**DATASET EXCERPTS:**
● ● ●
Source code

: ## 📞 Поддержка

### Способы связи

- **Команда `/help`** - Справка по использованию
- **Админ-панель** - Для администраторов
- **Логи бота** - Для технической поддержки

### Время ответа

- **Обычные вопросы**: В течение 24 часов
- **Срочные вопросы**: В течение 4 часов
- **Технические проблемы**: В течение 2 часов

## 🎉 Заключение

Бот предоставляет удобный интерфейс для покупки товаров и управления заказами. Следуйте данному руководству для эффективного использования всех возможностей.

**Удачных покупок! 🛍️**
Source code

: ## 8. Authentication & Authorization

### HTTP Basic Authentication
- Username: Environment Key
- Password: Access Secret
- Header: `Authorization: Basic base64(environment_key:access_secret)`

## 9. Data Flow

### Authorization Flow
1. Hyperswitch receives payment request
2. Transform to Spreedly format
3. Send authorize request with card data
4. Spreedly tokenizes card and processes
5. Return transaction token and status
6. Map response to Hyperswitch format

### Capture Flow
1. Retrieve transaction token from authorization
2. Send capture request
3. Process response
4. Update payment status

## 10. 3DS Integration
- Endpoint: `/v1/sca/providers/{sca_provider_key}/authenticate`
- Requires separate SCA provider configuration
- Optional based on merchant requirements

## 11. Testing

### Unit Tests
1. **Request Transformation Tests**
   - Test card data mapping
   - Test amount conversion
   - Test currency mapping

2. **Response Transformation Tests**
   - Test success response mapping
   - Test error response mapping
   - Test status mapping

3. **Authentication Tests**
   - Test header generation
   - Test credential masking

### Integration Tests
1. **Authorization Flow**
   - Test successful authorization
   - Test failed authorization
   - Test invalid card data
● ● ●
**TASK:**
Your task is to repeat every entry above exactly.

**EXERCISE RESULT:**
Source code

: ## 📞 Поддержка

### Способы связи

- **Команда `/help`** - Справка по использованию
- **Админ-панель** - Для администраторов
- **Логи бота** - Для технической поддержки

### Время ответа

- **Обычные вопросы**: В течение 24 часов
- **Срочные вопросы**: В течение 4 часов
- **Технические проблемы**: В течение 2 часов

## 🎉 Заключение

Бот предоставляет удобный интерфейс для покупки товаров и управления заказами. Следуйте данному руководству для эффективного использования всех возможностей.

**Удачных покупок! 🛍️**
Source code

: ## 8. Authentication & Authorization

### HTTP Basic Authentication
- Username: Environment Key
- Password: Access Secret
- Header: `Authorization: Basic base64(environment_key:access_secret)`

## 9. Data Flow

### Authorization Flow
1. Hyperswitch receives payment request
2. Transform to Spreedly format
3. Send authorize request with card data
4. Spreedly tokenizes card and processes
5. Return transaction token and status
6. Map response to Hyperswitch format

### Capture Flow
1. Retrieve transaction token from authorization
2. Send capture request
3. Process response
4. Update payment status

## 10. 3DS Integration
- Endpoint: `/v1/sca/providers/{sca_provider_key}/authenticate`
- Requires separate SCA provider configuration
- Optional based on merchant requirements

## 11. Testing

### Unit Tests
1. **Request Transformation Tests**
   - Test card data mapping
   - Test amount conversion
   - Test currency mapping

2. **Response Transformation Tests**
   - Test success response mapping
   - Test error response mapping
   - Test status mapping

3. **Authentication Tests**
   - Test header generation
   - Test credential masking

### Integration Tests
1. **Authorization Flow**
   - Test successful authorization
   - Test failed authorization
   - Test invalid card data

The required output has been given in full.